- SOURCE TEXT -

--------------------------------------------------

No serviceman today will diminish the service, sacrifice, or achievements of our World War II heroes. After all, they were our fathers, uncles, brothers, or maybe even our grandfathers. What they accomplished in Defending America, under the most difficult of circumstances between December 1941 through September 1945, should cause every one of us to stand in honor of their presence. They are entitled to our deepest respect.
And yet, to claim that one generation of American warrior is “greater” than any other is grossly inaccurate. I have never heard a veteran of World War II proclaim themselves as such. The phrase, as one might expect, originated with a journalist by the name of Tom Brokaw who used that phrase in the title of his book. It was later borrowed by Steven Spielberg and Tom Hanks in several films recreating events in World War II. Neither Brokaw, Spielberg, nor Hanks ever served their country in uniform —so I suspect they wouldn’t have any first-hand knowledge about combat, or what actually defines a “greatest” generation.
Tens of thousands of Americans served in the Korean War, and the Vietnam War. Some of these men and women also lived during the Great Depression, experiencing tough times in the 1930s and 1940s. It is certainly true that our Iraqi and Afghan war veterans grew up at a different time, but these men and women stepped up to serve; some gave all they had to give. Most of our latest greatest volunteered for military service; all of them had to leave behind a loved one to worry about them over many months. Do they not also count as among America’s greatest generation(s)?
In World War II, ten million Americans were conscripted into military service; another 3 million were volunteers. Of these, 407,316 US servicemen gave up their lives. An additional 671,846 received serious wounds. In the Korean War, the United States drafted 1.5 million men, with a much smaller number volunteering to fight. In total, 326,823 Americans served in Korea; of these, 33,651 Americans laid down their lives. In Vietnam, 2.2 million Americans were forced to serve; only a quarter of these people actually served in Vietnam. We lost 58,318 Americans in Vietnam; an additional 303,656 received combat wounds.
Do the Americans who served in the Korean and Vietnam wars deserve as much respect as those who served in World War II —particularly since neither of these conflicts received the popular support of the American people?

--------------------------------------------------

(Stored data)
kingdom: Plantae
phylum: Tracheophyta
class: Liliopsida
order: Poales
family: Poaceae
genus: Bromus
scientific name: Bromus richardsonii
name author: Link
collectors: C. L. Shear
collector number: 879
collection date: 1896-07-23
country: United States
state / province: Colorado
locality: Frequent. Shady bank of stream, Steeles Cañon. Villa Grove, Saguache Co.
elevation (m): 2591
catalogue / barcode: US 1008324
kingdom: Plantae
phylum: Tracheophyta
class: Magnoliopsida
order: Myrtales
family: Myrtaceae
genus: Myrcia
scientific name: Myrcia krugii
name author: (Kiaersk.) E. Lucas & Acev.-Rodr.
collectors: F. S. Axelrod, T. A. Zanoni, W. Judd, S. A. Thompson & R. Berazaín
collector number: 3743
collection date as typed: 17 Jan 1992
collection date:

--------------------------------------------------

- THE PROBLEM -
Pull out the complete essay on America's greatest generation and reproduce it word for word, with nothing changed.

- RESPONSE TO THIS TASK -
No serviceman today will diminish the service, sacrifice, or achievements of our World War II heroes. After all, they were our fathers, uncles, brothers, or maybe even our grandfathers. What they accomplished in Defending America, under the most difficult of circumstances between December 1941 through September 1945, should cause every one of us to stand in honor of their presence. They are entitled to our deepest respect.
And yet, to claim that one generation of American warrior is “greater” than any other is grossly inaccurate. I have never heard a veteran of World War II proclaim themselves as such. The phrase, as one might expect, originated with a journalist by the name of Tom Brokaw who used that phrase in the title of his book. It was later borrowed by Steven Spielberg and Tom Hanks in several films recreating events in World War II. Neither Brokaw, Spielberg, nor Hanks ever served their country in uniform —so I suspect they wouldn’t have any first-hand knowledge about combat, or what actually defines a “greatest” generation.
Tens of thousands of Americans served in the Korean War, and the Vietnam War. Some of these men and women also lived during the Great Depression, experiencing tough times in the 1930s and 1940s. It is certainly true that our Iraqi and Afghan war veterans grew up at a different time, but these men and women stepped up to serve; some gave all they had to give. Most of our latest greatest volunteered for military service; all of them had to leave behind a loved one to worry about them over many months. Do they not also count as among America’s greatest generation(s)?
In World War II, ten million Americans were conscripted into military service; another 3 million were volunteers. Of these, 407,316 US servicemen gave up their lives. An additional 671,846 received serious wounds. In the Korean War, the United States drafted 1.5 million men, with a much smaller number volunteering to fight. In total, 326,823 Americans served in Korea; of these, 33,651 Americans laid down their lives. In Vietnam, 2.2 million Americans were forced to serve; only a quarter of these people actually served in Vietnam. We lost 58,318 Americans in Vietnam; an additional 303,656 received combat wounds.
Do the Americans who served in the Korean and Vietnam wars deserve as much respect as those who served in World War II —particularly since neither of these conflicts received the popular support of the American people?